WHAT THE EXERCISE ASKS
Arrange the lines of the records as a numbered list, starting at the line that contains "collection date: 1920-07-09" and ending at the final line of the records. Leave out any blank lines.

Extracted data entries:
----

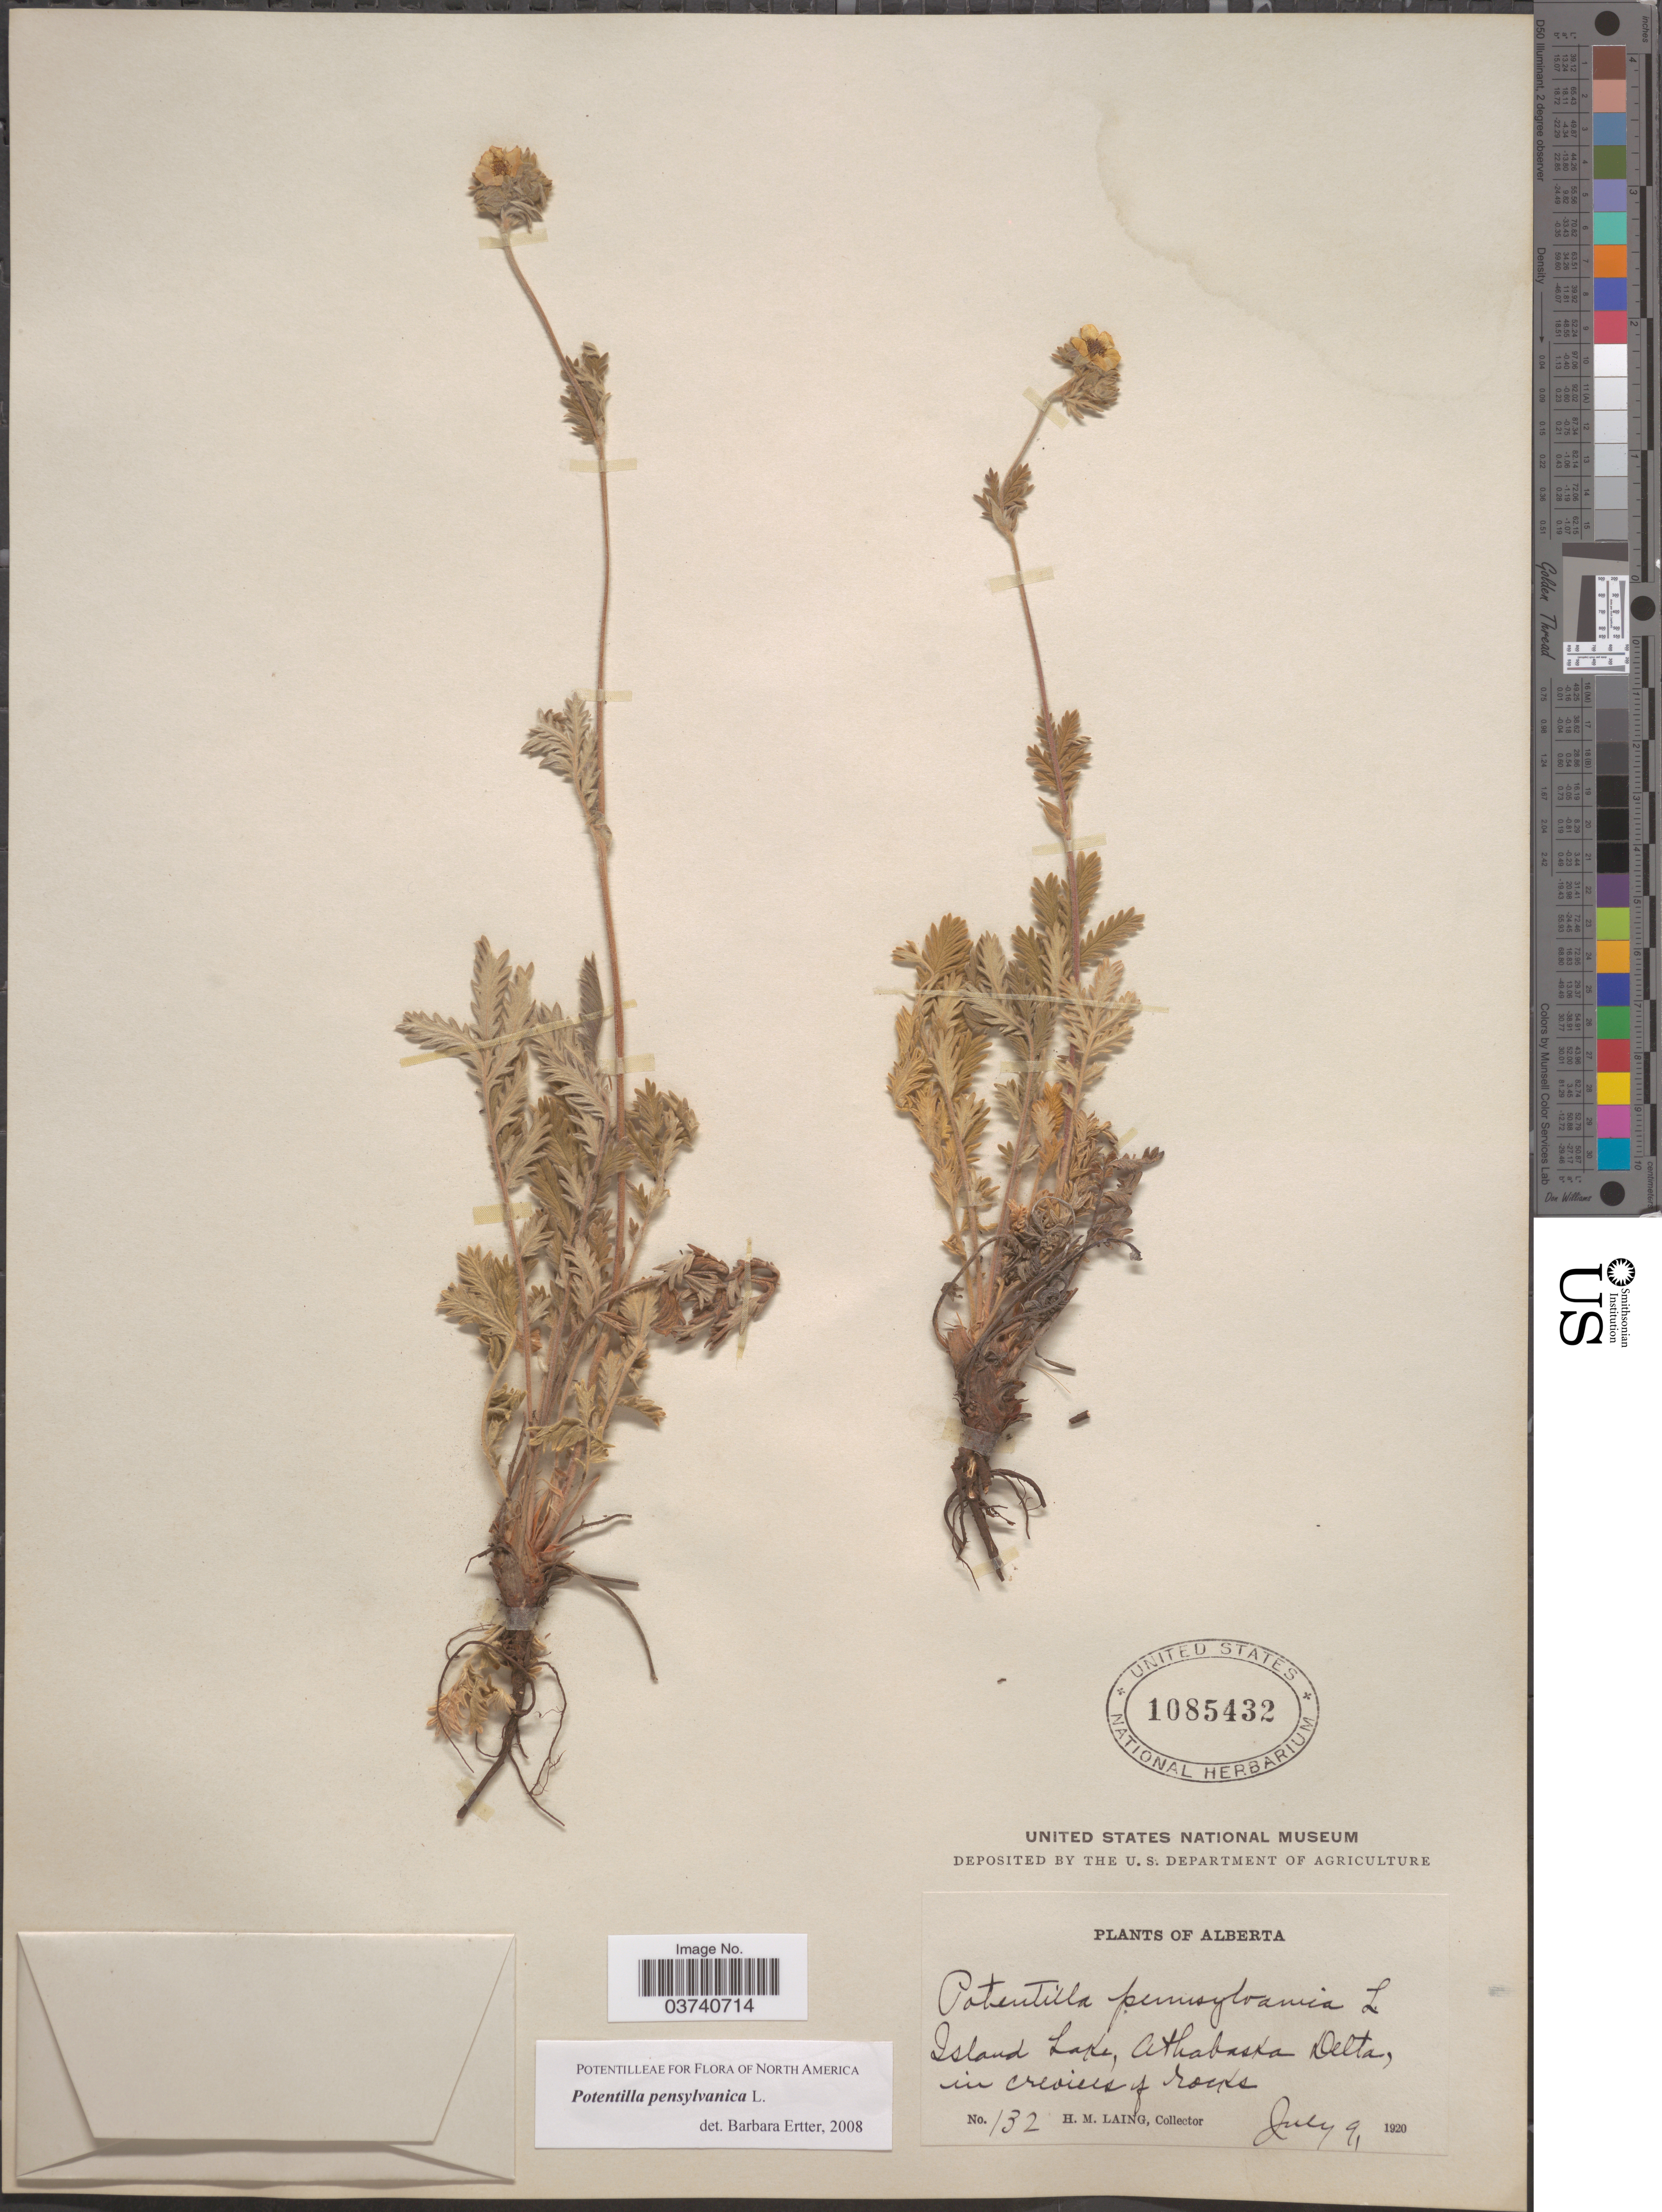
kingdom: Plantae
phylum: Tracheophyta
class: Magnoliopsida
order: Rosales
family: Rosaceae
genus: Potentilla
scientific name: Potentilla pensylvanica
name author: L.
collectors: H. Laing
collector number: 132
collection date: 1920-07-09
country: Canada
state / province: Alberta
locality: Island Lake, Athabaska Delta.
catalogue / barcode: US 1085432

----

RESPONSE TO THE EXERCISE
1. collection date: 1920-07-09
2. country: Canada
3. state / province: Alberta
4. locality: Island Lake, Athabaska Delta.
5. catalogue / barcode: US 1085432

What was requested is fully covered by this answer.